The 62nd Munich Security Conference made clear something you might already have suspected: in a world with threats on many fronts, fragmented defenses aren't enough.
Recent cyberattacks—from compromised hospital networks to attempts to tamper with electoral processes—show that isolated solutions fall short. In the words of Juhan Lepassaar, Executive Director of the EU Agency for Cybersecurity, Europe doesn't just need an upgrade; it needs a rethink.
Why this era is different
What's new is that bad actors are already using AI to automate almost everything: recognition, creating decoys, and hyper-realistic phishing. The latest Google Threat Intelligence report, AI Threat Tracker, warns that these tools are sharpening tactics that used to require lots of time and resources.
Does that mean AI is the villain? Not at all. The same technology can give defenders the upper hand. The key is who gets access to what, and how different actors—companies, governments, and startups—collaborate.

### COLLECTED DATA
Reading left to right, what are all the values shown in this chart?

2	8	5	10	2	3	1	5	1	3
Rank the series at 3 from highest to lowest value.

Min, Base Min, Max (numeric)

### DIRECTIONS
[1] According to the Munich Security Conference article, what tasks are bad actors already using AI to automate? List them all.
[2] In the Munich Security Conference article, what is the name of the latest Google Threat Intelligence report?
[3] Carry on with the Munich Security Conference article from where it ends.

### WRITTEN ANSWERS
[1] recognition, creating decoys, hyper-realistic phishing

[2] AI Threat Tracker

[3]
Concrete example: active defense with AI
In Munich I met Ksenia Iliuk, cofounder of the Ukrainian startup LetsData. Before, detecting disinformation operations meant training models by language, content type, and platform. It was expensive and slow.
Today they use AI to scan millions of posts across media and social networks, cutting time and cost. The result: early detection of InfoOps campaigns that could weaken democratic institutions. Doesn't that sound like a practical win for AI when it's used to defend?
Also, to scale that impact you need channels that connect talent and technology. That's why Google for Startups launched the Gemini Startup Forum: Cybersecurity—a space for security founders to access Google's models and architectures.
Risks that demand immediate action
The conference didn't only talk about hackers with better tools. It also flagged a medium-term risk: quantum computing. That technology promises huge advances in science, but it could also break the cryptographic locks that protect everything digital today.
Is waiting for the threat an option? It's not. The response must be proactive: update cryptographic standards and build resilient infrastructure now.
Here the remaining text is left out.